The appointment of David Robb as Iluka chief executive last August may have been applauded by the investment community, but the positive reception for the man has not translated into support for the stock.
The appointment of David Robb as Iluka chief executive last August may have been applauded by the investment community, but the positive reception for the man has not translated into support for the stock.
Most analysts are telling investors to sell the stock or hold on for the ride, rather than buy.
Many analysts also seem to have lost interest in the company choosing to update numbers on key financial reporting dates rather than tracking the company and its performance more frequently.
That is largely because the view among analyst is that, despite Mr Robb’s appointment, the short-term outlook for Iluka is anything but positive.
“It will be difficult for Iluka to outperform, and whilst it is possible to see some real improvements, this will only be reflected in 2008,” one analyst said.
Last year’s earnings were disappointing and a rising Australian dollar could erase nearly half of its forecast $90 million to $100 million profit this year.
In a research note compiled by an analyst at Macquarie Financial Services after the company’s full-year result earlier in the year, analysts said the company’s shares would continue to underperform.
“The short-term outlook for Iluka is unappealing,” the analyst said.
The analyst said currency movements remained a huge threat to profitability and the market could expect “currency-driven” downgrades in coming months.
“The stock is now trading on historically expensive one- and two-year-forward earnings multiples.
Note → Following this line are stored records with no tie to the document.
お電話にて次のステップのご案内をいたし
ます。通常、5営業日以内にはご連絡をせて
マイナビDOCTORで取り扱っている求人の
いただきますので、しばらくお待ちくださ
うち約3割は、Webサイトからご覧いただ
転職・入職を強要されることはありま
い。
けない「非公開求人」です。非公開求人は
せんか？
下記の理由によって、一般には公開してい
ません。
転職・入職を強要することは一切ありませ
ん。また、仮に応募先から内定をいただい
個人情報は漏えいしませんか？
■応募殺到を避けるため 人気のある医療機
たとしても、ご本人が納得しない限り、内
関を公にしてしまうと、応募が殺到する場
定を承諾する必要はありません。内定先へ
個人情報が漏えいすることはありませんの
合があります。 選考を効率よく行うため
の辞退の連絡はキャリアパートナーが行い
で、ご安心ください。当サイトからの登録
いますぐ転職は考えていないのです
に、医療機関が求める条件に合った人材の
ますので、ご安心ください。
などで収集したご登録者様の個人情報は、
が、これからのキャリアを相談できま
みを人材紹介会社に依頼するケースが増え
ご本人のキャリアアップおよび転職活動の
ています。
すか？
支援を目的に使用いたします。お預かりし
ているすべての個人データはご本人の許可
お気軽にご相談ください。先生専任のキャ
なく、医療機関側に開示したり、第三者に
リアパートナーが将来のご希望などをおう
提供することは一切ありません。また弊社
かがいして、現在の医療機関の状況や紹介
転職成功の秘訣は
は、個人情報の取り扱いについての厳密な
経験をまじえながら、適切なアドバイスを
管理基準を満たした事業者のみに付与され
Declining grades and assemblages in Western Australia and the US are placing bottom-up pressure on operating margins, gearing levels are elevated and forecast to rise further…and there are significant upcoming capital calls for development of the northern Murray Basin and Eucla Basin projects.”
In the past three years, Iluka’s shares have been treading water compared with the market majors, increasing from $4.39 to $5.83, or 32 per cent, albeit peaking at $9.05 nearly two years ago.
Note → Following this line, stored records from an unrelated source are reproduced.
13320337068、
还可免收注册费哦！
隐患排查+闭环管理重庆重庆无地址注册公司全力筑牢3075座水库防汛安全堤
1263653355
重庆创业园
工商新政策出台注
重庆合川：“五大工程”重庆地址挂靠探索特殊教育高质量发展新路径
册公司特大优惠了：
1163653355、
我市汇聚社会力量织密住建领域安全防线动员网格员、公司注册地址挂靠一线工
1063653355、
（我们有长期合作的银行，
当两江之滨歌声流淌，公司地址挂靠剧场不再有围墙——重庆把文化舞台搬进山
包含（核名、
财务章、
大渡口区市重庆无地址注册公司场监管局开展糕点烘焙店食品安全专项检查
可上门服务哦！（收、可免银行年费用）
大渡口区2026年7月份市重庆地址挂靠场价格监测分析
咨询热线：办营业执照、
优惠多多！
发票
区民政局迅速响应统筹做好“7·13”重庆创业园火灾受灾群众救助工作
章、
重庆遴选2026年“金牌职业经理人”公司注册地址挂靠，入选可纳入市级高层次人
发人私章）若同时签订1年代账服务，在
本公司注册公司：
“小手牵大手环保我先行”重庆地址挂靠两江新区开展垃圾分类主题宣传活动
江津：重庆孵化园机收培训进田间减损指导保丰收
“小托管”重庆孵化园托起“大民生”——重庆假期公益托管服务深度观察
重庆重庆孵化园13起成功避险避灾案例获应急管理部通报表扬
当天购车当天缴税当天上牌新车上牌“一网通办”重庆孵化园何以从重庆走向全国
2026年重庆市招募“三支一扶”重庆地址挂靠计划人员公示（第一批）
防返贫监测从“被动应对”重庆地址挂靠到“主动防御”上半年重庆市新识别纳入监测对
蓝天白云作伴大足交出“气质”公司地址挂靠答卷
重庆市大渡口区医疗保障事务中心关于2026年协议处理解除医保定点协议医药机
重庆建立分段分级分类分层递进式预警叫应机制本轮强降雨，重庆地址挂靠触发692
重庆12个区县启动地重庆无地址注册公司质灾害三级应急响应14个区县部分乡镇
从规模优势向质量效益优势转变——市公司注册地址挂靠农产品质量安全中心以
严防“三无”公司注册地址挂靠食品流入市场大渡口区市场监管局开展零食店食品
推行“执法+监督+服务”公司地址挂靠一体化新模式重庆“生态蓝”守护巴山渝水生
The share price has fallen 13.4 per cent during the past year.
In contrast, Iluka’s mining peers have helped push the S&P-ASX 200 index up 25 per cent during the past 12 months.
Mr Robb said there had been recent investor interest with new additions to its shareholder register.
But he said it would take time for the company to shake-off the disappointments of the past.
“We have clearly got a period of time where we will definitely be head down and working very hard on the things we can fix and improve,” Mr Robb said.
“Hopefully as we tick those off for investors, and they see that we are progressively tackling them, then the sentiment around the company, and view of it as an investment proposition will be more positive.
“There’s a lot of interest in the story. But it’s fair to say there is a fair degree of caution and people waiting and watching for a little bit.”